“Renowned urban fantasy and steampunk author turns to the traditional ghost story”
Cherie Priest – The Family Plot
“The Family Plot” was the first novel I had read by Cherie Priest in a few years, so I was happy enough to reacquaint myself with her work. Her 2009 steampunk classic “Boneshaker” is still probably her best known novel, but she is a pretty diverse writer, moving from science fiction, urban fantasy, the supernatural to various types of thrillers. I’m not sure whether “The Family Plot” is her first straight ghost story, if it is, then it is a very accomplished effort. Priest has around nineteen novels in her back catalogue and is obviously very comfortable in taking her writing in a fresh direction. I am reviewing the American hardback version whose cover has a vaguely paranormal romance feel to it, however, there isn’t much of that in the novel, except a small part in the back story and so it should appeal to anyone.
An elderly lady sells the salvage rights to her dilapidated family home, for $40,000, to a strapped for cash family salvage business. They then aim to comb over the whole estate and pick it clean, reselling the stuff at auction or privately, hopefully at huge mark-up prices and save their business from bankruptcy. Chuck Dutton is sure there is a catch, but seeing the Dollar signs before his eyes sends his team to the remote mansion. His daughter Delilah heads up the team, and the majority of the novel takes place over the next five or so days which they spend in the crumbling and creaking house.
As cash is short the team also sleep in the house, which fortunately still has electricity and running water. Not a good idea. For the first 200 pages of the 350 pages the novel moves quite slowly. This isn’t a criticism though and I enjoyed the way the author built up tension and introduced the characters at her leisure. As ghost stories go Priest uses all the usual tricks of the trade pretty effectively; ghostly figures in windows, doors slamming, toilets flushing and ladders moving unaided. However, in the first half of the novel the real strength is how she effortlessly gets into the heads of the team who are picking the house clean. Apparently Priest was inspired by an American TV show, which I am not familiar with, which does this sort of this for real. As a reader it was easy to go with the flow of her descriptions of fire places, valuable ornaments and rare wood which might be worth a fortune, but look like old junk. Dalilah in particular was fun to be with, recovering from a painful divorce, as she loved her job and often made deep connections with the old buildings she salvaged. So, of course, she had a very strong connection with this house, albeit a slightly different one.

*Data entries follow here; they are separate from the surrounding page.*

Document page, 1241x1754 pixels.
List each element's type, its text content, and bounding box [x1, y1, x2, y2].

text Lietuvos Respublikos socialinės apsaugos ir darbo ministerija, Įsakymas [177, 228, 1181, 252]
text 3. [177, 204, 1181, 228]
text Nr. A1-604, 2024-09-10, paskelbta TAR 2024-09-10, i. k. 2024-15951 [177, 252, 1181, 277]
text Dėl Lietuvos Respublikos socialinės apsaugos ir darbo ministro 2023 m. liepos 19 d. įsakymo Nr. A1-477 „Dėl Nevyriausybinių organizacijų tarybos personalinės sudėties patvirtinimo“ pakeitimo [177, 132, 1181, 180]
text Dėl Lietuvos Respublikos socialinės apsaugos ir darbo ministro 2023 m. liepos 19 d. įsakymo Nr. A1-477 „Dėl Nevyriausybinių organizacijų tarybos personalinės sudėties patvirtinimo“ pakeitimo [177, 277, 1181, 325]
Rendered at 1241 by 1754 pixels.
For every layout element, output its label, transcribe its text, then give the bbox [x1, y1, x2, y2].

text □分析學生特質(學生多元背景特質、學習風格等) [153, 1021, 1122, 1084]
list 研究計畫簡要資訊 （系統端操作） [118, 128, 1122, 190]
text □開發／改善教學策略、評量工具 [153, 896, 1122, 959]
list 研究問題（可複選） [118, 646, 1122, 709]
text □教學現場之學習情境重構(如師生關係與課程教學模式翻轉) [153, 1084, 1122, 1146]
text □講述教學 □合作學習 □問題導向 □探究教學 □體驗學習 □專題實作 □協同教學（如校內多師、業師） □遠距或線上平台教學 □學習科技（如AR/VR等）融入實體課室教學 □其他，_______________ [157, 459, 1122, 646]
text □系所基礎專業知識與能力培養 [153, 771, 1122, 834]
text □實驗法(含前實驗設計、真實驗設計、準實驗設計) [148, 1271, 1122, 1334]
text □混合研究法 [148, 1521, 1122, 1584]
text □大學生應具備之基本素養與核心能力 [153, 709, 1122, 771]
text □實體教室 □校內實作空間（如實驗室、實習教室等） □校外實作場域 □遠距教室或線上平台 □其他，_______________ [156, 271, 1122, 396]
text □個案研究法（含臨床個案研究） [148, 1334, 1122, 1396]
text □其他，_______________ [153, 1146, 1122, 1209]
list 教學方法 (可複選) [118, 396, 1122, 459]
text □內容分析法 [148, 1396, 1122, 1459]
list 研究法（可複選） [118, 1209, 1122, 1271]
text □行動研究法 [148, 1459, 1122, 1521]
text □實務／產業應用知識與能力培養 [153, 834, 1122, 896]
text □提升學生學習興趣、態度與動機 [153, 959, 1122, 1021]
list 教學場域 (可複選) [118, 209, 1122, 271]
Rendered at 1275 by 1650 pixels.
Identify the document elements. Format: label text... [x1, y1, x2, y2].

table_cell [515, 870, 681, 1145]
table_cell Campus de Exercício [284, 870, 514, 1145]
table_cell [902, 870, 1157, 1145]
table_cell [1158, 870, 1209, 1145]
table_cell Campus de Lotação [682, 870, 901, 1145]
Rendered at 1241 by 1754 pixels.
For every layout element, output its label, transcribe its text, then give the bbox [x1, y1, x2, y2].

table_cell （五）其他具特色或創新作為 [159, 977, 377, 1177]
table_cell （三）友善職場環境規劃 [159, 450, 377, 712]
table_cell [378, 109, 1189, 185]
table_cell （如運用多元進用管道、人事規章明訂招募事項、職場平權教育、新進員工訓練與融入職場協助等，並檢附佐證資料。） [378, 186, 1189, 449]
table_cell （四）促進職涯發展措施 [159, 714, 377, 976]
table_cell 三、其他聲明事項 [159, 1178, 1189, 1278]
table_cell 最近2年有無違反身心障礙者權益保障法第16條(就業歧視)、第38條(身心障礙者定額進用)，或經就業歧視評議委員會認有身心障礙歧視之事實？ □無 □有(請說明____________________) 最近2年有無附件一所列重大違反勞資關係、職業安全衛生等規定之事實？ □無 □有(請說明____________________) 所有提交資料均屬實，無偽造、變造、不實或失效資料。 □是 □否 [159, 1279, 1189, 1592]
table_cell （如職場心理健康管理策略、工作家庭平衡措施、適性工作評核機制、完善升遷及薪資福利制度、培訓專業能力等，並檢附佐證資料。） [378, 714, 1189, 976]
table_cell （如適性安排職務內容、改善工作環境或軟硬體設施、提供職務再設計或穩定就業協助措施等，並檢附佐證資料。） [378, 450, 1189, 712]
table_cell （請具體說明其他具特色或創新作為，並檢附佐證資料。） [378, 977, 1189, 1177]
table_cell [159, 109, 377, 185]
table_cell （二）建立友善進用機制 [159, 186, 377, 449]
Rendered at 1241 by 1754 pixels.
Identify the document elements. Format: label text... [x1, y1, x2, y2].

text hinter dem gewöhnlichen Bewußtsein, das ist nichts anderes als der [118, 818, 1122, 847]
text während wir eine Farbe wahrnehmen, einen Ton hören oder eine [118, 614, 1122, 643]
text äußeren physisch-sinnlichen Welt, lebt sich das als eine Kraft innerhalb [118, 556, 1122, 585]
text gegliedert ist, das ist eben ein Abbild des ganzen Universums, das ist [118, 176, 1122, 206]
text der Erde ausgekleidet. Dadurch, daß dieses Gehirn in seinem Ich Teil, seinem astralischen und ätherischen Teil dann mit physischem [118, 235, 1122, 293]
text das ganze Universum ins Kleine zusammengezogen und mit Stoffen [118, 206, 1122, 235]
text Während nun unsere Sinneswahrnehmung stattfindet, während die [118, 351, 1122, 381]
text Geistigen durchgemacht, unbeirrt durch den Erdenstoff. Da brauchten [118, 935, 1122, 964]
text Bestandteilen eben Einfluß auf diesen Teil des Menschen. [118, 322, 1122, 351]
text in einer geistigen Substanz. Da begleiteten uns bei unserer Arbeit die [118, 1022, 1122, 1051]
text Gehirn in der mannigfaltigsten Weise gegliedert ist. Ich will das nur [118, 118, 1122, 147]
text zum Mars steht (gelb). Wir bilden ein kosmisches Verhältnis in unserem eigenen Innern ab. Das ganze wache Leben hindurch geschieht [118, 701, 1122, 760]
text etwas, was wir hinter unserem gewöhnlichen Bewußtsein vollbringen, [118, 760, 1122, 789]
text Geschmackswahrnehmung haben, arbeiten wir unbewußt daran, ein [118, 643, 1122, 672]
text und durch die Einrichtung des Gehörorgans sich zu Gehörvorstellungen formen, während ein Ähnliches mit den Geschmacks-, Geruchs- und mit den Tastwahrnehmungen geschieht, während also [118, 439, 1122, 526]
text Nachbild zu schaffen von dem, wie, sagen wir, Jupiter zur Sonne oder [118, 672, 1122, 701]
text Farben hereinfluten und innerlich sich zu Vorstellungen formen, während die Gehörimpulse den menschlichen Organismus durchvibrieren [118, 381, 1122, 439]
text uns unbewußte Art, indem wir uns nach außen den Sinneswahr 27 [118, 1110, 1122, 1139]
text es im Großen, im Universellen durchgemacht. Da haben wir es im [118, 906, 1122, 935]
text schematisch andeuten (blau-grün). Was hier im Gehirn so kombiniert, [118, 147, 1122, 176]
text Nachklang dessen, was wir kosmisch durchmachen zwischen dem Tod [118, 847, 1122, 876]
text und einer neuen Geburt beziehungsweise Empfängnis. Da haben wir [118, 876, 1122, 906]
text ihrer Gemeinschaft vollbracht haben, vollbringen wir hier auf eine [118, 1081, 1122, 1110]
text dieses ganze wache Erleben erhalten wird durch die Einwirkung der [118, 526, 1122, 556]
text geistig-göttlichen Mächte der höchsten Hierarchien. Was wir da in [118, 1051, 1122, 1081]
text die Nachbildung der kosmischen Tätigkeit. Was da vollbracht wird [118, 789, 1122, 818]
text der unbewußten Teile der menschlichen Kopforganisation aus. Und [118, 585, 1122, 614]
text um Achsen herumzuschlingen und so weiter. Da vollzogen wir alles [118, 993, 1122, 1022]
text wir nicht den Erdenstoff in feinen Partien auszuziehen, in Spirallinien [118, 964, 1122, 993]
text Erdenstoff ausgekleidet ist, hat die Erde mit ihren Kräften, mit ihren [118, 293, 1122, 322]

The story takes its first truly sinister turn when a small abandoned graveyard is found on the estate and fearful of losing salvage rights the group decide not to report it to the police after a body is unearthed from the First World War period. I don’t want to say too much more about the plot as it then swiftly moves into haunted house territory. The well written characters bring me to the first thing which niggled me about the book. At a certain point it becomes obvious everyone has seen a ghost, probably different ghosts in the first couple of days of their stay. Once they’ve discussed it all, they do nothing, except decide to bunk up in the main living area. Nobody really wants to run a mile and everybody ‘accepted’ the supernatural way too casually for me. Priest shrugged this off by telling us some of the characters had had previous supernatural experiences, and as they worked in old houses it was a ‘hazard of the trade’ or something like that. It didn’t quite fit for me.
I’ve already said I enjoyed the atmospheric slow pace of the first half of the novel, but the problem here is that Priest really didn’t ramp up the pace at all in the second stanza. It was a decent ghost story but really lacked any sense of fear or horror and even the climax didn’t provide that, so I definitely enjoyed the first half more than the second. The ghosts were obviously connected to family secrets which are decades old, but again the ghosts just weren’t particularly scary and when Dalilah started calling one of the ghosts by her first name I realised it just wasn’t that kind of novel. Delilah also discovers an old and unwanted family album made it all too easy for her to solve the underlying mystery.
Sure it’s an entertaining enough ghost story, but I would stop short of calling it a horror novel and you might be disappointed if you’re expecting some of the things the publisher promises on the press release. I would certainly agree that it’s “a haunted house tale that’s a slow burn” as one of the blurbs says, but for this reader it just never really caught fire in the second half and everything fell into place pretty conveniently. If you enjoy your ghost stories to be gothic in style there is much to admire in this novel, but if want horror to really make you twitch then I would look elsewhere.